• Task directions
Establish how many lines in the entries hold the string "that". The number by itself is the whole answer.

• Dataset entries

*-*-*

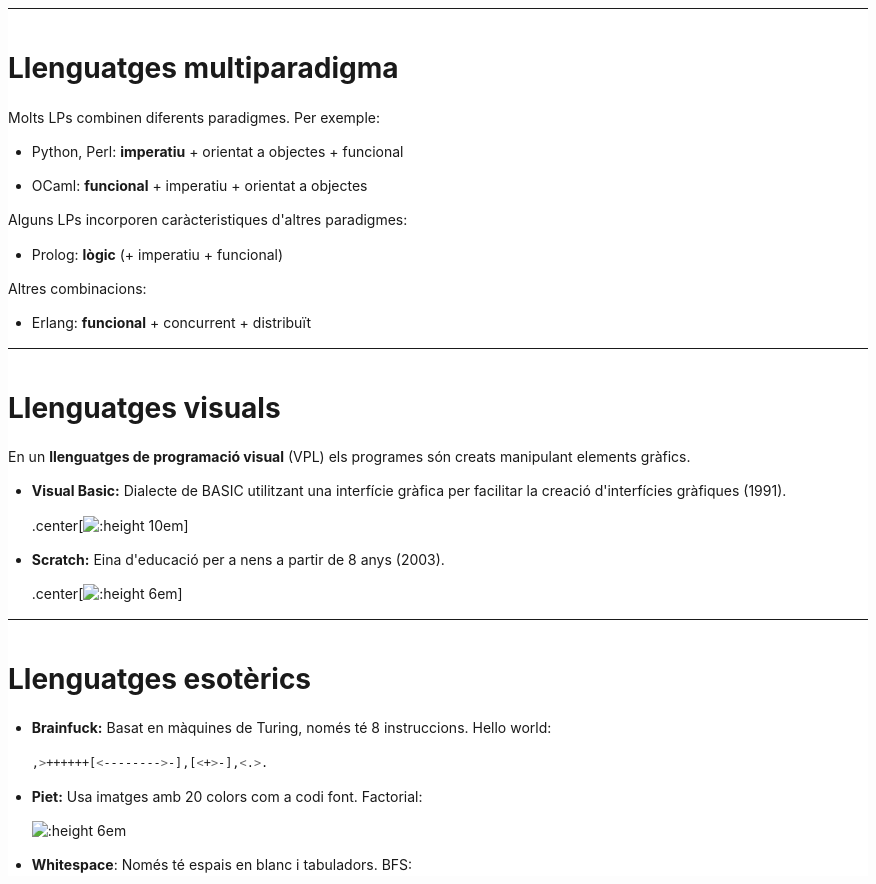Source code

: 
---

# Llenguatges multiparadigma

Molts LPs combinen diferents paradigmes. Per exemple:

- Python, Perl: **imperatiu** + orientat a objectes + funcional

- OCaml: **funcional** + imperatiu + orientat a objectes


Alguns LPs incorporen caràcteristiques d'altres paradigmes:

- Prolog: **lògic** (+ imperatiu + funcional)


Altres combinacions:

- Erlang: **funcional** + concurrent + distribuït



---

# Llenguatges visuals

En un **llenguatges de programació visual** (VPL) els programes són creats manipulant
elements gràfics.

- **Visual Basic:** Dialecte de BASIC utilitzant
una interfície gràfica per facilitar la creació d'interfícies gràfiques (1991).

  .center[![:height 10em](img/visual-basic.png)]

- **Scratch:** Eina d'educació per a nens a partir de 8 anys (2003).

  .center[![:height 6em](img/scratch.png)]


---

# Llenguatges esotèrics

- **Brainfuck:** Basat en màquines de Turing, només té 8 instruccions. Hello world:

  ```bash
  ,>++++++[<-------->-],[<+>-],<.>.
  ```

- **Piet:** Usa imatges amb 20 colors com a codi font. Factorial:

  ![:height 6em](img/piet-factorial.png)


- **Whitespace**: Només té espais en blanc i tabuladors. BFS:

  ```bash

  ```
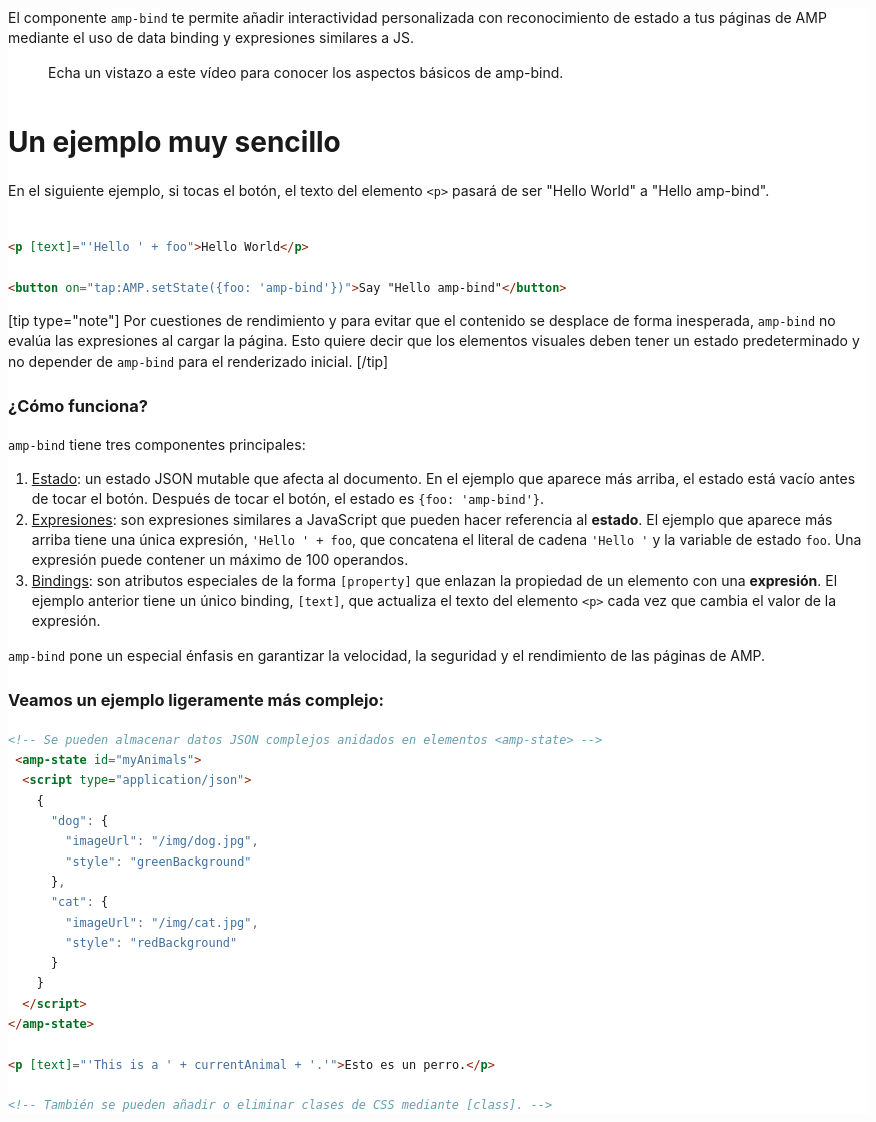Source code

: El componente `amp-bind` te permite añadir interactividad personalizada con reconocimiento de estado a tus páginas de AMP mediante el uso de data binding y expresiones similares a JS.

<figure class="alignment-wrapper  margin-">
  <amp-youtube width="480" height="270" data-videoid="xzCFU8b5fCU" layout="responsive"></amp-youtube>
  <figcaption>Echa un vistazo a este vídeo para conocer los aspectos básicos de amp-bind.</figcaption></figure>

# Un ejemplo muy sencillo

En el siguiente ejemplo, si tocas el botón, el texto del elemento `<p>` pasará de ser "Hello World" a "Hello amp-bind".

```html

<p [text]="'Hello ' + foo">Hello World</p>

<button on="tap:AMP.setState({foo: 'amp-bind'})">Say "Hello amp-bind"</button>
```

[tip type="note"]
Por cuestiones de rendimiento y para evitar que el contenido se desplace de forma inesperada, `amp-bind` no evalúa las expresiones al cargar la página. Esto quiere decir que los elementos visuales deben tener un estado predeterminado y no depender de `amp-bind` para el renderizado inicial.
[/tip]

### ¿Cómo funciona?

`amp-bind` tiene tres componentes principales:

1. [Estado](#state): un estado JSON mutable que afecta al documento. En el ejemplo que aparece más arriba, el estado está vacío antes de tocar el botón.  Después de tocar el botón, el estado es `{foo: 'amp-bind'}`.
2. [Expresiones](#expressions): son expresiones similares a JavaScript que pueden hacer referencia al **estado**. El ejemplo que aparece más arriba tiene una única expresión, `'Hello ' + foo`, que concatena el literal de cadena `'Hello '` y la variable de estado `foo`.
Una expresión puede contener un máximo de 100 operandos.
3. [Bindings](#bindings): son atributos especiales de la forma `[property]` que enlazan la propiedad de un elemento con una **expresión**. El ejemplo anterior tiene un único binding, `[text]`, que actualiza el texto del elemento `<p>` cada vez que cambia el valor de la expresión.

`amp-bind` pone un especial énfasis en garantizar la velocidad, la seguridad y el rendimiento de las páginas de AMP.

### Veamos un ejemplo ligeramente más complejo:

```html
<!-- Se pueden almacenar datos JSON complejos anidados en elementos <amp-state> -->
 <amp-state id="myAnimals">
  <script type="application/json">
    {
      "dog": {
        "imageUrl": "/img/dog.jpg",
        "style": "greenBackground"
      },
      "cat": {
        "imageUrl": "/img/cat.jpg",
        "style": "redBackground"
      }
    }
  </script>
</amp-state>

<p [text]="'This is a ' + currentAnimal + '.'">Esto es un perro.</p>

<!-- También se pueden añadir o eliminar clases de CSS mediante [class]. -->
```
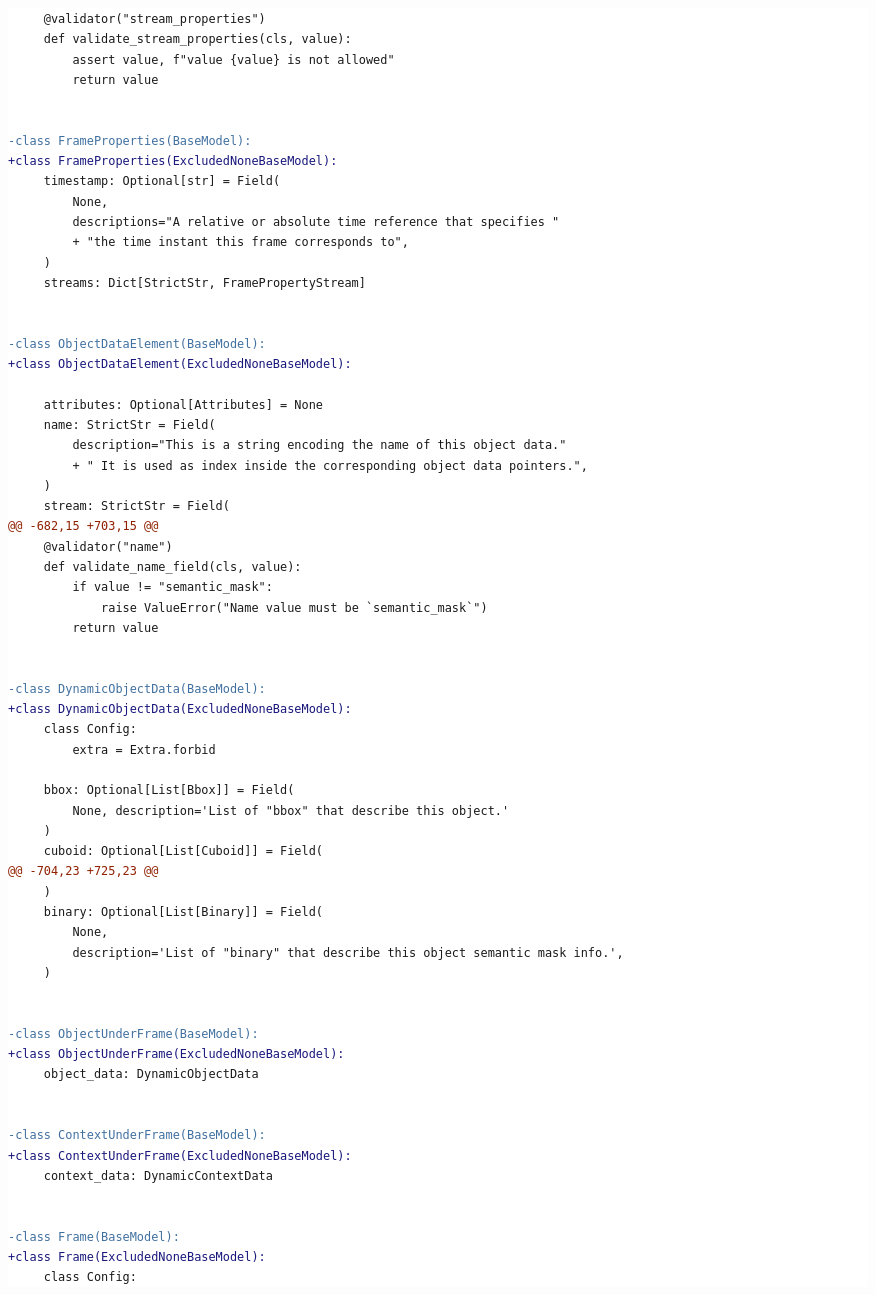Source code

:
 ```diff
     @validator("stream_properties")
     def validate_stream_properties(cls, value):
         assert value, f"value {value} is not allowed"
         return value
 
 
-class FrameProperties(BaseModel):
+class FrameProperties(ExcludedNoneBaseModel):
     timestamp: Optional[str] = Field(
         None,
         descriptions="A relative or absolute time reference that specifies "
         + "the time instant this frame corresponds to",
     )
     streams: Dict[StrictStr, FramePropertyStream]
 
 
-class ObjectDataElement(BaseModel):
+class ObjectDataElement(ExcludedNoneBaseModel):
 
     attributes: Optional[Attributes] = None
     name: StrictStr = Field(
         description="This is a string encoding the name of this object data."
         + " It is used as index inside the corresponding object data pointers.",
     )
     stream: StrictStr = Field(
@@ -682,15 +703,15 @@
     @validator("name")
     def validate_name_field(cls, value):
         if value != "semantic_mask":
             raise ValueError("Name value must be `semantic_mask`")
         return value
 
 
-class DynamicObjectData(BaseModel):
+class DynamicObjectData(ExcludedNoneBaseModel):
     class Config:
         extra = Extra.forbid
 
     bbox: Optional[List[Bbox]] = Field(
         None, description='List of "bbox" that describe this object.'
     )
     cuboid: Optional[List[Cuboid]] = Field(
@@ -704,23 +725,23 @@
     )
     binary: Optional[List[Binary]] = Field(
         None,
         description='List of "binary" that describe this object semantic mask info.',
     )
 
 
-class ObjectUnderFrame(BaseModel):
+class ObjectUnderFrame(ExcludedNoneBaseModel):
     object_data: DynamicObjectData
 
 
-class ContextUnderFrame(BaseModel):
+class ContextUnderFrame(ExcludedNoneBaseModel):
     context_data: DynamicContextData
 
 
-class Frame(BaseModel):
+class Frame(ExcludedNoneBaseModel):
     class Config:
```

*-*-*

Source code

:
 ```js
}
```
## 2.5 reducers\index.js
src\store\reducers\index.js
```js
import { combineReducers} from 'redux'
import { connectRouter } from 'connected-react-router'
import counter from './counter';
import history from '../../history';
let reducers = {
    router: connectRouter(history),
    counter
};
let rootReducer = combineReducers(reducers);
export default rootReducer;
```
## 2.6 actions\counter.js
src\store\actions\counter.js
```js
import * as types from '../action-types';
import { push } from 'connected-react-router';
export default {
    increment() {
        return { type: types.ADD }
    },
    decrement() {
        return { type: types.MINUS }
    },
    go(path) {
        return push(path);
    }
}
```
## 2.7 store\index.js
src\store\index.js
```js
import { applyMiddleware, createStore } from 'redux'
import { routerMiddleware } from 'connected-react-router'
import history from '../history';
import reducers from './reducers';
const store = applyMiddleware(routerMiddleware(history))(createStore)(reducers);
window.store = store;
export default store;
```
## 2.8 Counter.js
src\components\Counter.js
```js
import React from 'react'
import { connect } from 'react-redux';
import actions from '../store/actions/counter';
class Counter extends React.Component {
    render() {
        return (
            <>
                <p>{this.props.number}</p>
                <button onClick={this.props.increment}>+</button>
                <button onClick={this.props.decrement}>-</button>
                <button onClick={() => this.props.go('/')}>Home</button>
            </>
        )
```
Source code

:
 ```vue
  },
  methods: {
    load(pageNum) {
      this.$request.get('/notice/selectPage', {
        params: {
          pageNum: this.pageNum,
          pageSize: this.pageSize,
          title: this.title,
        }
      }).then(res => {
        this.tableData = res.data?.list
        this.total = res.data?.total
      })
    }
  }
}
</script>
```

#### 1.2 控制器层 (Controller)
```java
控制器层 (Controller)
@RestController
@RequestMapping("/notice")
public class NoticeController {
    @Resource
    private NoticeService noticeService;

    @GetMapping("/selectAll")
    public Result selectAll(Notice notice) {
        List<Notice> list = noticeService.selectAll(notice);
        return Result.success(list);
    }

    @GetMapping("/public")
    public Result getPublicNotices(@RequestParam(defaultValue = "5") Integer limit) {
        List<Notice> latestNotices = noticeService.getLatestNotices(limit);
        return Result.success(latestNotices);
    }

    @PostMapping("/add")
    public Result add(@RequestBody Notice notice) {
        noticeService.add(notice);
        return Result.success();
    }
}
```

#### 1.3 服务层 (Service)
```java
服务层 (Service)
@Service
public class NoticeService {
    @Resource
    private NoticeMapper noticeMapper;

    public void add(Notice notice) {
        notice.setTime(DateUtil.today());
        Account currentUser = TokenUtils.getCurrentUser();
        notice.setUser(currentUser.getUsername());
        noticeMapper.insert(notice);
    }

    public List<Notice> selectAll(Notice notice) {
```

*-*-*

• Result of the exercise
3